Stored records:
· · · · ·

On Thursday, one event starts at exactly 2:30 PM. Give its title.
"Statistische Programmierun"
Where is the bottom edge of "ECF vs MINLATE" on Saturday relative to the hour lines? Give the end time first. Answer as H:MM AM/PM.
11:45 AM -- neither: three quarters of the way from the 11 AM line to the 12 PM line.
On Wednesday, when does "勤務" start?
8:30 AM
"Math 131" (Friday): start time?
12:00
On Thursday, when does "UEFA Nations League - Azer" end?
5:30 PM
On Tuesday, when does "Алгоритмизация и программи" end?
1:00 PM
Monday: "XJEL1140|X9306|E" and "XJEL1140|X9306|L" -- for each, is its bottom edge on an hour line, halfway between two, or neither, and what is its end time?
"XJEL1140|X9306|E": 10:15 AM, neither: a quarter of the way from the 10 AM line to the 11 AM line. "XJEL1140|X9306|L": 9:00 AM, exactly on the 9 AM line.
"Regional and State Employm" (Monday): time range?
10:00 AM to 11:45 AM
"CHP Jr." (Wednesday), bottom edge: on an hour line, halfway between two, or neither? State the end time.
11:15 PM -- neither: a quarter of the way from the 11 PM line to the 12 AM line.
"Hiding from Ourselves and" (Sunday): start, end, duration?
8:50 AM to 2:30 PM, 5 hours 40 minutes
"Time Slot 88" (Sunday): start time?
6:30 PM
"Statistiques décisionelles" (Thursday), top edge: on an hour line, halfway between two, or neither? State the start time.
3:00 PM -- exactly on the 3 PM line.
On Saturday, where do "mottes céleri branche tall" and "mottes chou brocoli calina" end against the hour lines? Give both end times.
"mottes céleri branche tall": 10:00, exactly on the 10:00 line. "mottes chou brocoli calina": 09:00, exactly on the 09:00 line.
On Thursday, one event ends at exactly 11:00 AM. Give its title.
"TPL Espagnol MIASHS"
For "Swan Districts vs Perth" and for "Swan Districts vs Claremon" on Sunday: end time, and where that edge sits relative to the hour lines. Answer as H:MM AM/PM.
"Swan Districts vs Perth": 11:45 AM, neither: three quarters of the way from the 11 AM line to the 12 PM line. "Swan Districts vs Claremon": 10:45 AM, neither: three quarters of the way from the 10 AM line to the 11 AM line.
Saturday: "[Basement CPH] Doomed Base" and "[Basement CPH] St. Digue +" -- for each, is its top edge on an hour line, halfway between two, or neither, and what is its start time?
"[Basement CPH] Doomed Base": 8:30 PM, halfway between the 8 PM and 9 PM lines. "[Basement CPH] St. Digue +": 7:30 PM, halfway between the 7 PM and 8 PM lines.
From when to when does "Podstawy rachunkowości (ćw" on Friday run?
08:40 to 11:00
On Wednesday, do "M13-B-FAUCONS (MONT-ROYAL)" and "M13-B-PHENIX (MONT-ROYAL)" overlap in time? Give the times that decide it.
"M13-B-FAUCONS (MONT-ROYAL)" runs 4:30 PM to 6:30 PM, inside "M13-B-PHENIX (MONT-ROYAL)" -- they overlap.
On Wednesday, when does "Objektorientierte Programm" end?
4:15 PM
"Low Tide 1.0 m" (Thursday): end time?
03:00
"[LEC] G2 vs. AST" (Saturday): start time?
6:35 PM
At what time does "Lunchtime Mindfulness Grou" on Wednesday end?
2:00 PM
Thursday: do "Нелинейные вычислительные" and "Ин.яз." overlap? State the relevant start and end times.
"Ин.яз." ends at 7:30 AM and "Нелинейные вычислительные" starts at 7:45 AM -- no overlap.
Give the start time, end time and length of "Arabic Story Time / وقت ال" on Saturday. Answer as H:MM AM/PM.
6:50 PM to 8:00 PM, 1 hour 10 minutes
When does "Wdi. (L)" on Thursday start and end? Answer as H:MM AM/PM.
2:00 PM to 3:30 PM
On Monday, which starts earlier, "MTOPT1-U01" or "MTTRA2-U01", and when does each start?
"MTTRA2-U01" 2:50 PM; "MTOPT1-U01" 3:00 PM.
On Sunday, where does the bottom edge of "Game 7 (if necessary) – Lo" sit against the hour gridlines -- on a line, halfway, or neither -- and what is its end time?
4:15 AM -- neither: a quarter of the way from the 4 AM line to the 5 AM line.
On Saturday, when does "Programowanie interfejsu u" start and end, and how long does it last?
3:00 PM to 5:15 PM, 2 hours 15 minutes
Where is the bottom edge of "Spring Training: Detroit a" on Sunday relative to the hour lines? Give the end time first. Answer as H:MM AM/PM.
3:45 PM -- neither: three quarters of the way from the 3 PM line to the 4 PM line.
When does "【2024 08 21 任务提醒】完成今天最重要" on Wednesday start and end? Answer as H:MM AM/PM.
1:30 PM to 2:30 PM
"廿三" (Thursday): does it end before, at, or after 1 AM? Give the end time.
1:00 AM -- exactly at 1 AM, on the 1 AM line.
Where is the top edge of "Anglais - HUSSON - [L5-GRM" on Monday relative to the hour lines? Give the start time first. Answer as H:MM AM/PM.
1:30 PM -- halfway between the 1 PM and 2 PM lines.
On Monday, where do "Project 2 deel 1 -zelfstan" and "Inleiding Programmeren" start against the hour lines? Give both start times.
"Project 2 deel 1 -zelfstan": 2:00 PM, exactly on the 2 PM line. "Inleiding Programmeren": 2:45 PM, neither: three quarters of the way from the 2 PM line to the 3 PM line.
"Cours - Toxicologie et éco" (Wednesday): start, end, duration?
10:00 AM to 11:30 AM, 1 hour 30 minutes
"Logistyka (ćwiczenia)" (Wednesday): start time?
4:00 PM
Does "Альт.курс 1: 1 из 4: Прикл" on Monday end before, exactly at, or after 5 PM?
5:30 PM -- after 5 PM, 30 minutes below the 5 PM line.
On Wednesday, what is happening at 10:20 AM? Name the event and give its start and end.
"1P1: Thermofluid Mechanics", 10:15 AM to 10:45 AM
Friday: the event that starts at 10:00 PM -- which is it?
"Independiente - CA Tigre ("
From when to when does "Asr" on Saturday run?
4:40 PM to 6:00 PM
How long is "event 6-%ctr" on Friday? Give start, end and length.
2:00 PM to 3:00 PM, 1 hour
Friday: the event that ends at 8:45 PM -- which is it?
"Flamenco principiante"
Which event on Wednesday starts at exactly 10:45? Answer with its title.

· · · · ·

> **WHAT YOU NEED TO DO**
Extract every line of the rows above that contains the string "exactly". Case counts.

> **SOLUTION BELOW**
On Thursday, one event starts at exactly 2:30 PM. Give its title.
"XJEL1140|X9306|E": 10:15 AM, neither: a quarter of the way from the 10 AM line to the 11 AM line. "XJEL1140|X9306|L": 9:00 AM, exactly on the 9 AM line.
3:00 PM -- exactly on the 3 PM line.
"mottes céleri branche tall": 10:00, exactly on the 10:00 line. "mottes chou brocoli calina": 09:00, exactly on the 09:00 line.
On Thursday, one event ends at exactly 11:00 AM. Give its title.
1:00 AM -- exactly at 1 AM, on the 1 AM line.
"Project 2 deel 1 -zelfstan": 2:00 PM, exactly on the 2 PM line. "Inleiding Programmeren": 2:45 PM, neither: three quarters of the way from the 2 PM line to the 3 PM line.
Does "Альт.курс 1: 1 из 4: Прикл" on Monday end before, exactly at, or after 5 PM?
Which event on Wednesday starts at exactly 10:45? Answer with its title.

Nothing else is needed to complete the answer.